Biotech venture veteran shares lessons learned over 55-year career
William H. Janeway, who’s been involved in the technology and life sciences investing world for more than five decades, can easily recount the successes that date back to his early days as an investment banker in the 1970s.
But what also stands out to the distinguished affiliated professor of economics at the UK’s Cambridge University is a notable miss.
“We were given the opportunity to engage with Genentech in 1977, two years before its IPO [initial public offering], and we turned it down. We were wrong,” said Janeway, who offered his lessons learned over a 55-year career in life sciences and technology investing during a recent lecture at the North Carolina Biotechnology Center.
“We’re grateful to be able to host Professor Janeway and appreciate his time and insights,” said Mike Carnes, vice president of Emerging Company Development at NCBiotech. “It’s instructive to hear his first-hand accounts about how venture capital has evolved over the years and how startups today should think about the modern VC model.”
Lessons learned
One lesson? Biotech investing is a risky game, Janeway said.
“It’s a game for people who are seriously invested in understanding the science, the technology, and who have a way of reading the market. The characteristics of that market are what’s responsible for the biotech revolution and for why we were wrong not to engage with Genentech.”
Genentech Inc. became one of the leading biotech pioneers, now owned by pharmaceutical giant Roche. Janeway, meanwhile, moved on from that miss. He spent almost two decades as an investment banker at F. Eberstadt & Co. and then joined private equity firm Warburg Pincus to lead its information technology investment team. He is currently a special limited partner with the firm.
Among his high-profile investments was Bethesda Research Laboratories. In 1983, he helped execute a merger between BRL and Grand Island Biological Company to form Life Technologies—an early 1980s saga that provided the backdrop to his lecture, “The Creation of Life Technologies: A Highly Educational Drama.”
The biotechnology paradox
Janeway described the “biotechnology paradox,” a concept that biotech companies’ high valuations can greatly exceed their long-term revenue projections. The paradox was articulated in a 2006 book by Gary Pisano, a Harvard Business School Professor, who described the industry’s business challenges stemming from scientific uncertainty.
Janeway said the scientific and technology risks of biotech stand in contrast to the rest of venture investing. A general lesson in venture capital is that market risk dominates technology risk.
“My old boss, who was a great investor, knew nothing about technology. When we’d start discussing a new prospective company to back, he’d say, ‘If you plug it in, does it light up? Does the technology work?’
“To which my response was, that’s the easy problem. The big problem is, if it lights up, does anybody care? Does anybody with a budget care?”

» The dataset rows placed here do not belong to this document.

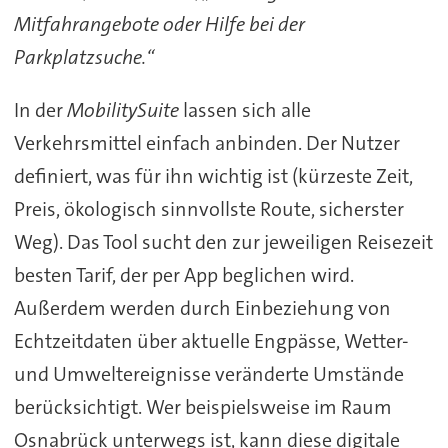
Mitfahrangebote oder Hilfe bei der
Parkplatzsuche.“
In der
MobilitySuite
lassen sich alle
Verkehrsmittel einfach anbinden. Der Nutzer
definiert, was für ihn wichtig ist (kürzeste Zeit,
Preis, ökologisch sinnvollste Route, sicherster
Weg). Das Tool sucht den zur jeweiligen Reisezeit
besten Tarif, der per App beglichen wird.
Außerdem werden durch Einbeziehung von
Echtzeitdaten über aktuelle Engpässe, Wetter-
und Umweltereignisse veränderte Umstände
berücksichtigt. Wer beispielsweise im Raum
Osnabrück unterwegs ist, kann diese digitale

But in biotech, he said, the greatest risk stems from such factors as: Does the science work? Will the clinical trials be successful? And will regulators approve?
If millions of dollars are invested in developing a new therapy and the science doesn’t work, market risk no longer matters. But if the science does work, there should be predictable demand from patients who could benefit from it.

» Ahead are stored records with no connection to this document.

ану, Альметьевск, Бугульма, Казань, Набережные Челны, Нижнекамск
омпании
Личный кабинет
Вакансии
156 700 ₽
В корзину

“The fact that in biotech, market risk is minimal dominates from the investor’s perspective. The technology risk is super huge.”
Role as industry observer
Janeway, 81, said he’s no longer actively investing as a venture capitalist, but he continues to observe and comment on the venture world closely. He’s watching developments in artificial intelligence—especially as they’re applied to informing investment decisions—and maintaining a healthy sense of skepticism about using large language models to help produce better returns for venture investors.
“If what you’re doing is maximizing the alignment of…what the world thinks, I don’t think I’m going to give you any money to invest,” he said.